Department of Neurobiology and Anatomy, Wake Forest University School of Medicine, Winston-Salem, North Carolina 27157-1010

Higher organisms can establish complex associations between sensory events and motor responses. More remarkable than their complexity, however, is that the resulting sensory-motor maps can be selectively interchanged. For example, a person who speaks English and Spanish can read aloud "con once, sin once," going effortlessly from one language to the other. What is the neural basis of this capacity? Here, a network model is presented in which multiple maps between sensory stimuli and motor actions are possible, but only one of them, depending on behavioral context, is implemented at any given time. The key is a nonlinear representation in which the gain of sensory responses is regulated by context information. Neuronal responses can indeed show variations in gain, as has been documented in the case of proprioceptive signals such as eye and head position, which can modulate visually triggered activity. However, in contrast to these, the contextual cues used here need not bear any relationship to the physical attributes of the stimuli; in particular, spatial location is irrelevant. The model thus postulates the existence of sensory neurons that are nonlinearly modulated by arbitrary context signals, a plausible and testable prediction. The proposed mechanism allows a network of neurons to effectively change the functional connectivity between its inputs and outputs and may partially explain how animals can quickly adapt their behavior to varying environmental conditions.

Key words: sensory-motor integration; gain modulation; coordinate transformation; arbitrary visuomotor remapping; neural coding; basis functions; neural network


Received Oct 9, 2003; revised November 24, 2003; accepted November 25, 2003.

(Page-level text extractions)
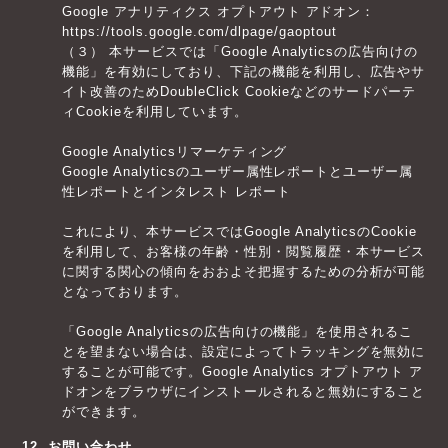
Google アナリティクス オプトアウト アドオン：
https://tools.google.com/dlpage/gaoptout
（３） 本サービスでは「Google Analyticsの広告向けの
機能」を有効にしており、下記の機能を利用し、広告やサ
イト改善のためDoubleClick Cookieなどのサードパーテ
ィCookieを利用しています。
Google Analyticsリマーケティング
Google Analyticsのユーザー属性レポートとユーザー属
性レポートとインタレスト レポート
これにより、本サービスではGoogle AnalyticsのCookie
を利用して、お客様の年齢・性別・閲覧履歴・本サービス
に関する関心の傾向をおおよそ把握するための分析が可能
となっております。
「Google Analyticsの広告向けの機能」を使用されるこ
とを望まない場合は、設定によってトラッキングを無効に
することが可能です。Google Analytics オプトアウト ア
ドオンをブラウザにインストールされると無効にすること
ができます。
12. お問い合わせ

§ **Activity**
Please explain what the abstract on sensory-motor maps names as the key to letting its network model implement only one of several possible maps at a time, depending on behavioral context.

§ **Completed exercise**
The key is a nonlinear representation in which context information regulates the gain of sensory responses. This lets only one map between sensory stimuli and motor actions be implemented at any given time.